Sports and music have been the twin strands in Grace Elliott’s volunteer work over the decades.
It was her late husband, Ross Elliott, who coached three hockey teams, but Grace always helped out. “I had the phone calling for the teams before 8 a.m.!” she said, passing on any last-minute changes in practice times, and information on meetings.
It kept her busy – especially the year when all three of Elliott’s teams (Peewee, Bantam and Midget) won their divisions.
She served on the board for the Bradford & District Skating Club, helping out with the music for figure skating events, and serving as president for a period, back in the 1980s.
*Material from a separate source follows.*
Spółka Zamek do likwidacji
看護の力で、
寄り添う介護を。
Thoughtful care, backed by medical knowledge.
“We had 200 people when I was in it,” she says. "It was a great club."
Elliott came to her volunteer work in the way that so many do in Bradford West Gwillimbury: through her children. Her two sons were in hockey, and two daughters were involved in figure skating – and still are, through teaching and Precision Skating.
She was also a Guider, leading Girl Guides in Bond Head, and earning a bicentennial medal for her efforts.
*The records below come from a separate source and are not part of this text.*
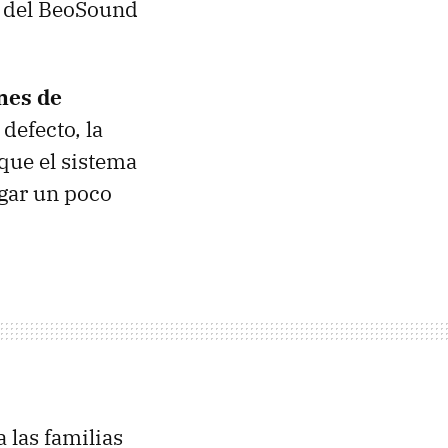
ón del BeoSound
nes de
defecto, la
 que el sistema
gar un poco
 las familias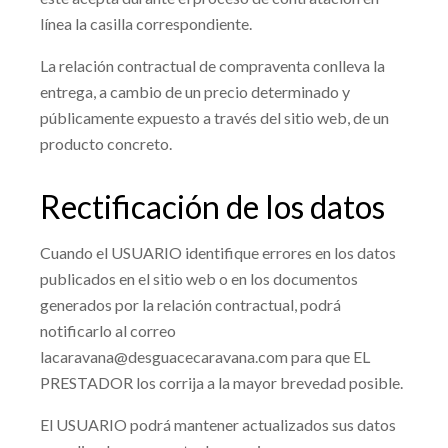
línea la casilla correspondiente.
La relación contractual de compraventa conlleva la
entrega, a cambio de un precio determinado y
públicamente expuesto a través del sitio web, de
un
producto concreto
.
Rectificación de los datos
Cuando el USUARIO identifique errores en los datos
publicados en el sitio web o en los documentos
generados por la relación contractual, podrá
notificarlo al correo
lacaravana@desguacecaravana.com
para que EL
PRESTADOR los corrija a la mayor brevedad posible.
El USUARIO podrá mantener actualizados sus datos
Through it all though, there has been a second strand of volunteering and giving back to the community, through her music.
Elliott not only studied piano, earning her Grade 5 Conservatory level, she has always loved to sing.
She was a member of the Newtones in Newton Robinson for over 25 years, performing in concerts that helped raise funds to maintain and improve the Tec-We-Gwill Women’s Institute Hall in Newton Robinson. The concerts – still remembered in the community – were famous for their puns, corny jokes, and sold-out concerts, when anything could happen.
Like the time the power went off while the Newtones were on stage. The choir kept on singing – and the lights came back on when they reached the chorus “Let it shine!” in the song, This Little Light of Mine.
“I learned a lot,” she says of her years singing with the Newtones.
Elliott currently sings with the Keynotes Senior Choir in Newmarket, and the Goldenaires at the Danube Seniors Leisure Centre in Bradford. She particularly enjoys bringing music into nursing homes and retirement residences, and enjoys the interactions with the crowds as much as the music itself.
Elliott also volunteers at St. John’s Presbyterian Church, and is a member of the Bond Head Women’s Institute – but she’s never found the time to join a local garden club.
“I was in a 4-H garden club as a child,” she says, but not since then. “I’m not into that - yet.”